Turku University Hospital announced that it is launching a study of a drug to treat Covid-19 patients with severe symptoms.
The drug, tocilizumab, is normally used to treat rheumatoid arthritis. There is some evidence suggesting the medication could help treat the inflammatory nature of coronavirus infections.
The study aims to see whether the drug could reduce the need for treating Covid patients in intensive care units. It is also known as atlizumab or Actemra.
About one-third of Covid patients requiring hospitalisation are admitted to intensive care units. Additionally, the risks of multiple organ failure increase among patients with severe cases of the disease.
Now the hospital will try to find out how effective tocilizumab could be in treating these kinds of patients, according to the hospital's chief infectious diseases physician Jarmo Oksi.
"On a voluntary basis, we will take patients who have been hospitalised for treatment of Covid-19 whose infections have been complicated by oxygenation disorder and a cytokine storm - which is a serious inflammation reaction," Oksi said in a statement.

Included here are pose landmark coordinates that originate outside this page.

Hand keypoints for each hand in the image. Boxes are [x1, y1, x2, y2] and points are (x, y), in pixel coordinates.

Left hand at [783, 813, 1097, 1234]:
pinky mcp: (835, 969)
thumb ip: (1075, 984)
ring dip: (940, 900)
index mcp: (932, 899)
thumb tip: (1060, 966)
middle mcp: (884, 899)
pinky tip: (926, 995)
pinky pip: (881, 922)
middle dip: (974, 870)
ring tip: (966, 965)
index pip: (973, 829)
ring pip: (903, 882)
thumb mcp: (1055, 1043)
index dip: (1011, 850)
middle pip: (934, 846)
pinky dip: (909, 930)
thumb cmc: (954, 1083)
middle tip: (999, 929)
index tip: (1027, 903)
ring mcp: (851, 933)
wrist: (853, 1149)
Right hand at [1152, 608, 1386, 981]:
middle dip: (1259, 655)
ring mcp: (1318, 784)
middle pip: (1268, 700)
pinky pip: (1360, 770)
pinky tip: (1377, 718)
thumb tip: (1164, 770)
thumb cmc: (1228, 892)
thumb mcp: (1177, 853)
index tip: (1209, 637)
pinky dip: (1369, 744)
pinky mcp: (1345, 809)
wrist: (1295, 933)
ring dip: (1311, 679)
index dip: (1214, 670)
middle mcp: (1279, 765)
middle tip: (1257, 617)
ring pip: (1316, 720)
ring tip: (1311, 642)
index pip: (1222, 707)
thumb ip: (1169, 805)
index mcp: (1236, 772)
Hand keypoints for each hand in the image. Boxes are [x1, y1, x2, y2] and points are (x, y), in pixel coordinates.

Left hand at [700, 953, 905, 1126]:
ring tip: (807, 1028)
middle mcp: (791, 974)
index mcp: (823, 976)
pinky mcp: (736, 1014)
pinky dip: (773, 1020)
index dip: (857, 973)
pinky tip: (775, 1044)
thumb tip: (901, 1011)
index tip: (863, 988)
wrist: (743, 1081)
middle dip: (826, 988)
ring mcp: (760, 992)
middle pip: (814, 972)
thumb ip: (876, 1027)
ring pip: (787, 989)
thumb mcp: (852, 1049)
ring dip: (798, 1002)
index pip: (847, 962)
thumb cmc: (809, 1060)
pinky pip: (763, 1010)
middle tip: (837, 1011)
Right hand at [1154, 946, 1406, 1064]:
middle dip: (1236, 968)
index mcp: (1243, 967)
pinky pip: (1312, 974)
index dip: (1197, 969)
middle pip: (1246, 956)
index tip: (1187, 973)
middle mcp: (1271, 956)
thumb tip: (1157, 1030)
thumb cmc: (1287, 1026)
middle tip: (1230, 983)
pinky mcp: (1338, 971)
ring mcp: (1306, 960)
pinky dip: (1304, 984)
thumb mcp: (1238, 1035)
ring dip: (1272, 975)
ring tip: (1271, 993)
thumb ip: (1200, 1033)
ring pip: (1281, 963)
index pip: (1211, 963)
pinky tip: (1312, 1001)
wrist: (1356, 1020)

One drug trial out of hundreds
Oxygenation disorders and cytokine storms are indications that patients will develop acute respiratory distress syndrome - also known as respiratory failure - a condition that often requires the use of a mechanical respirator. The cytokine storms can be even more dangerous to patients than the virus itself, according to Oksi.
At first, patients who contract Covid-19 often feel relatively healthy, but their condition can quickly deteriorate, he said.
"Around 20 percent of all people who get it have severe symptoms. In these patients, breathing is severely hampered and computer tomography images of the lungs show extensive changes," he explained.
Oksi said he hopes the drug trial will lead to a reduction in needing to resort to intensive care.
There are more than 300 drug studies underway around the world which aim to see whether existing medications could help treat Covid-19.
The trial is expected to launch later this summer, depending on the coronavirus situation. The research group received a permit for the study from the Finnish Medicines Agency Fimea, the National Committee on Medical Research Ethics as well as the Hospital District of Southwest Finland.